* [EXERCISE DETAILS] Reproduce each record exactly, leaving out no line.

* [DATA UNDER STUDY]

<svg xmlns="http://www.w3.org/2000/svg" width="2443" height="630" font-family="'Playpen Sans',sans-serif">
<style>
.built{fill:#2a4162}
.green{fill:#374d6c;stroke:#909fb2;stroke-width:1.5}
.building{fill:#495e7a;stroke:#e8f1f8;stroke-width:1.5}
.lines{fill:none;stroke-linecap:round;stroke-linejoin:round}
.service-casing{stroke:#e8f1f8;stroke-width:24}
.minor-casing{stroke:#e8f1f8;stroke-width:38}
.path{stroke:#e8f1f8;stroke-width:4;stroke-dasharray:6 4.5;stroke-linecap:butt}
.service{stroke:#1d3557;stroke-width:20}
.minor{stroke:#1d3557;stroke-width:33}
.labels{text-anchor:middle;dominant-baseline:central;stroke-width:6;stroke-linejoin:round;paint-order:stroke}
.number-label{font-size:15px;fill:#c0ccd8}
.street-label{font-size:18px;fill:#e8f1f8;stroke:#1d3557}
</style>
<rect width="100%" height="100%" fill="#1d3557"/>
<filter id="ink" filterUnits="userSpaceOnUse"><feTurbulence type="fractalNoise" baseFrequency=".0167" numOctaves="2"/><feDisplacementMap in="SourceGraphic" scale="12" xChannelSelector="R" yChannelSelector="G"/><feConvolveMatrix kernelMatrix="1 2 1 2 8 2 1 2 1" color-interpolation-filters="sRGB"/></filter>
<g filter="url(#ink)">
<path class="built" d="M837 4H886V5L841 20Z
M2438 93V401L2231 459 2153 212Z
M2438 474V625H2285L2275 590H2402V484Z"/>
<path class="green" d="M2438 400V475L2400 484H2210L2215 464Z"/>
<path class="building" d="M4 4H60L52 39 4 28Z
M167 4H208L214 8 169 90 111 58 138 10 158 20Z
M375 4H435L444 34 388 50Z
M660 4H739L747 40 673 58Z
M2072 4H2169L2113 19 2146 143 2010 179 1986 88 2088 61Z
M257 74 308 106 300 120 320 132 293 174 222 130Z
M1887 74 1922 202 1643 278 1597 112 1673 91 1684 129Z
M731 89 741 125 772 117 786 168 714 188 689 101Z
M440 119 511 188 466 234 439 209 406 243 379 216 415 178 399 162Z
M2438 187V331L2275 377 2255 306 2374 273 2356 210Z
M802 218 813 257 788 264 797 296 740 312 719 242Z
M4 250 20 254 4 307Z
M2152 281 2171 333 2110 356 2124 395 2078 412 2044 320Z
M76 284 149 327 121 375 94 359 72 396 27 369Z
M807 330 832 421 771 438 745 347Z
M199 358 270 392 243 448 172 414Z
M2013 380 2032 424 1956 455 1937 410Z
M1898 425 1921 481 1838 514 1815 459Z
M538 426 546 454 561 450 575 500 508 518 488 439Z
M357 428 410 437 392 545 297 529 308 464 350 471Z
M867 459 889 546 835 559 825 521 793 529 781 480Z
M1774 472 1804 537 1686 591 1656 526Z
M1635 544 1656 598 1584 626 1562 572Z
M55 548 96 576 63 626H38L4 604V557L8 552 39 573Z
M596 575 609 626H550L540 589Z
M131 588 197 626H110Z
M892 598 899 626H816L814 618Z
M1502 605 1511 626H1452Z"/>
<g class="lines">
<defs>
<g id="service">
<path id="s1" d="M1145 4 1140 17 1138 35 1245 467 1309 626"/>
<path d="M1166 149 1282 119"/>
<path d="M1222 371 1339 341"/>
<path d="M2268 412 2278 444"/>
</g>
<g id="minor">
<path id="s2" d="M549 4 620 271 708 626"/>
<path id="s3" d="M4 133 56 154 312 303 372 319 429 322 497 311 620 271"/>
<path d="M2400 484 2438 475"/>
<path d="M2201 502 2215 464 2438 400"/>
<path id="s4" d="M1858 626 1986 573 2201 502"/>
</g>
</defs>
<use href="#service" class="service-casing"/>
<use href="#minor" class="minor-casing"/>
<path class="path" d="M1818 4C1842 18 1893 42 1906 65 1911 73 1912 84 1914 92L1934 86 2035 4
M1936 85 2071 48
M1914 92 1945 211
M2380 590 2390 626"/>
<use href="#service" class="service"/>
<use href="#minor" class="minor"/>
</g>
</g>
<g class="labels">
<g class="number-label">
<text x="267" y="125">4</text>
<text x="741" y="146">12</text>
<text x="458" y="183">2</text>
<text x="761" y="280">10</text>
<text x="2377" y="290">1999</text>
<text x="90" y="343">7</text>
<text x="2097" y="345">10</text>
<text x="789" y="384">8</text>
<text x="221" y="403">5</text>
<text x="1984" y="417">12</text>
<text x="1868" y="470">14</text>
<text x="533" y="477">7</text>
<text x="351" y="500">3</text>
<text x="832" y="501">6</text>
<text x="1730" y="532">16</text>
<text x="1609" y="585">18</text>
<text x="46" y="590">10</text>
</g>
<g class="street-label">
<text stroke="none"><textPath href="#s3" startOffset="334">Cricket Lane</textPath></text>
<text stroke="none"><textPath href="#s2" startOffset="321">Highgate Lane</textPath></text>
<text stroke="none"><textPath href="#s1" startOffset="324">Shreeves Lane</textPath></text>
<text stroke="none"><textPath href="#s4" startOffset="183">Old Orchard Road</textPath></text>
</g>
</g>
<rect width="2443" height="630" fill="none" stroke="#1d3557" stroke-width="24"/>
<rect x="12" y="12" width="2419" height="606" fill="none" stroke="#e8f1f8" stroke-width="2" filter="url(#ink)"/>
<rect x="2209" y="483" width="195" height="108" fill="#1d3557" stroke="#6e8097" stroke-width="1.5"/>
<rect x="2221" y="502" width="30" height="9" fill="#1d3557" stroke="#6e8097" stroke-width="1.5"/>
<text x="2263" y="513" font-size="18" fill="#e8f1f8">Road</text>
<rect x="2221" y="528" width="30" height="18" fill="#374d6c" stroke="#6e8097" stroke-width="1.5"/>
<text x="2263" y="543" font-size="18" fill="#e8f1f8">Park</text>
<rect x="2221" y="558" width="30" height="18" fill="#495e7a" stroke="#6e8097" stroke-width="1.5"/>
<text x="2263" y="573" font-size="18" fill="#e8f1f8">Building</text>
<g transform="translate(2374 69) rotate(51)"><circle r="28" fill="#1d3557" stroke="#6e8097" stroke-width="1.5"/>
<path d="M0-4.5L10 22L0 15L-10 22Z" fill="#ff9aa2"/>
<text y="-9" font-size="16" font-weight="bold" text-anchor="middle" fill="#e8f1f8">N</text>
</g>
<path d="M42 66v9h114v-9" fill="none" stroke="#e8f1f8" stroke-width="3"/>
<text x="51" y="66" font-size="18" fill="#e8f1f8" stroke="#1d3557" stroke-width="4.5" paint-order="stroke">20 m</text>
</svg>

* [SOLUTION FOR THIS TASK]
<svg xmlns="http://www.w3.org/2000/svg" width="2443" height="630" font-family="'Playpen Sans',sans-serif">
<style>
.built{fill:#2a4162}
.green{fill:#374d6c;stroke:#909fb2;stroke-width:1.5}
.building{fill:#495e7a;stroke:#e8f1f8;stroke-width:1.5}
.lines{fill:none;stroke-linecap:round;stroke-linejoin:round}
.service-casing{stroke:#e8f1f8;stroke-width:24}
.minor-casing{stroke:#e8f1f8;stroke-width:38}
.path{stroke:#e8f1f8;stroke-width:4;stroke-dasharray:6 4.5;stroke-linecap:butt}
.service{stroke:#1d3557;stroke-width:20}
.minor{stroke:#1d3557;stroke-width:33}
.labels{text-anchor:middle;dominant-baseline:central;stroke-width:6;stroke-linejoin:round;paint-order:stroke}
.number-label{font-size:15px;fill:#c0ccd8}
.street-label{font-size:18px;fill:#e8f1f8;stroke:#1d3557}
</style>
<rect width="100%" height="100%" fill="#1d3557"/>
<filter id="ink" filterUnits="userSpaceOnUse"><feTurbulence type="fractalNoise" baseFrequency=".0167" numOctaves="2"/><feDisplacementMap in="SourceGraphic" scale="12" xChannelSelector="R" yChannelSelector="G"/><feConvolveMatrix kernelMatrix="1 2 1 2 8 2 1 2 1" color-interpolation-filters="sRGB"/></filter>
<g filter="url(#ink)">
<path class="built" d="M837 4H886V5L841 20Z
M2438 93V401L2231 459 2153 212Z
M2438 474V625H2285L2275 590H2402V484Z"/>
<path class="green" d="M2438 400V475L2400 484H2210L2215 464Z"/>
<path class="building" d="M4 4H60L52 39 4 28Z
M167 4H208L214 8 169 90 111 58 138 10 158 20Z
M375 4H435L444 34 388 50Z
M660 4H739L747 40 673 58Z
M2072 4H2169L2113 19 2146 143 2010 179 1986 88 2088 61Z
M257 74 308 106 300 120 320 132 293 174 222 130Z
M1887 74 1922 202 1643 278 1597 112 1673 91 1684 129Z
M731 89 741 125 772 117 786 168 714 188 689 101Z
M440 119 511 188 466 234 439 209 406 243 379 216 415 178 399 162Z
M2438 187V331L2275 377 2255 306 2374 273 2356 210Z
M802 218 813 257 788 264 797 296 740 312 719 242Z
M4 250 20 254 4 307Z
M2152 281 2171 333 2110 356 2124 395 2078 412 2044 320Z
M76 284 149 327 121 375 94 359 72 396 27 369Z
M807 330 832 421 771 438 745 347Z
M199 358 270 392 243 448 172 414Z
M2013 380 2032 424 1956 455 1937 410Z
M1898 425 1921 481 1838 514 1815 459Z
M538 426 546 454 561 450 575 500 508 518 488 439Z
M357 428 410 437 392 545 297 529 308 464 350 471Z
M867 459 889 546 835 559 825 521 793 529 781 480Z
M1774 472 1804 537 1686 591 1656 526Z
M1635 544 1656 598 1584 626 1562 572Z
M55 548 96 576 63 626H38L4 604V557L8 552 39 573Z
M596 575 609 626H550L540 589Z
M131 588 197 626H110Z
M892 598 899 626H816L814 618Z
M1502 605 1511 626H1452Z"/>
<g class="lines">
<defs>
<g id="service">
<path id="s1" d="M1145 4 1140 17 1138 35 1245 467 1309 626"/>
<path d="M1166 149 1282 119"/>
<path d="M1222 371 1339 341"/>
<path d="M2268 412 2278 444"/>
</g>
<g id="minor">
<path id="s2" d="M549 4 620 271 708 626"/>
<path id="s3" d="M4 133 56 154 312 303 372 319 429 322 497 311 620 271"/>
<path d="M2400 484 2438 475"/>
<path d="M2201 502 2215 464 2438 400"/>
<path id="s4" d="M1858 626 1986 573 2201 502"/>
</g>
</defs>
<use href="#service" class="service-casing"/>
<use href="#minor" class="minor-casing"/>
<path class="path" d="M1818 4C1842 18 1893 42 1906 65 1911 73 1912 84 1914 92L1934 86 2035 4
M1936 85 2071 48
M1914 92 1945 211
M2380 590 2390 626"/>
<use href="#service" class="service"/>
<use href="#minor" class="minor"/>
</g>
</g>
<g class="labels">
<g class="number-label">
<text x="267" y="125">4</text>
<text x="741" y="146">12</text>
<text x="458" y="183">2</text>
<text x="761" y="280">10</text>
<text x="2377" y="290">1999</text>
<text x="90" y="343">7</text>
<text x="2097" y="345">10</text>
<text x="789" y="384">8</text>
<text x="221" y="403">5</text>
<text x="1984" y="417">12</text>
<text x="1868" y="470">14</text>
<text x="533" y="477">7</text>
<text x="351" y="500">3</text>
<text x="832" y="501">6</text>
<text x="1730" y="532">16</text>
<text x="1609" y="585">18</text>
<text x="46" y="590">10</text>
</g>
<g class="street-label">
<text stroke="none"><textPath href="#s3" startOffset="334">Cricket Lane</textPath></text>
<text stroke="none"><textPath href="#s2" startOffset="321">Highgate Lane</textPath></text>
<text stroke="none"><textPath href="#s1" startOffset="324">Shreeves Lane</textPath></text>
<text stroke="none"><textPath href="#s4" startOffset="183">Old Orchard Road</textPath></text>
</g>
</g>
<rect width="2443" height="630" fill="none" stroke="#1d3557" stroke-width="24"/>
<rect x="12" y="12" width="2419" height="606" fill="none" stroke="#e8f1f8" stroke-width="2" filter="url(#ink)"/>
<rect x="2209" y="483" width="195" height="108" fill="#1d3557" stroke="#6e8097" stroke-width="1.5"/>
<rect x="2221" y="502" width="30" height="9" fill="#1d3557" stroke="#6e8097" stroke-width="1.5"/>
<text x="2263" y="513" font-size="18" fill="#e8f1f8">Road</text>
<rect x="2221" y="528" width="30" height="18" fill="#374d6c" stroke="#6e8097" stroke-width="1.5"/>
<text x="2263" y="543" font-size="18" fill="#e8f1f8">Park</text>
<rect x="2221" y="558" width="30" height="18" fill="#495e7a" stroke="#6e8097" stroke-width="1.5"/>
<text x="2263" y="573" font-size="18" fill="#e8f1f8">Building</text>
<g transform="translate(2374 69) rotate(51)"><circle r="28" fill="#1d3557" stroke="#6e8097" stroke-width="1.5"/>
<path d="M0-4.5L10 22L0 15L-10 22Z" fill="#ff9aa2"/>
<text y="-9" font-size="16" font-weight="bold" text-anchor="middle" fill="#e8f1f8">N</text>
</g>
<path d="M42 66v9h114v-9" fill="none" stroke="#e8f1f8" stroke-width="3"/>
<text x="51" y="66" font-size="18" fill="#e8f1f8" stroke="#1d3557" stroke-width="4.5" paint-order="stroke">20 m</text>
</svg>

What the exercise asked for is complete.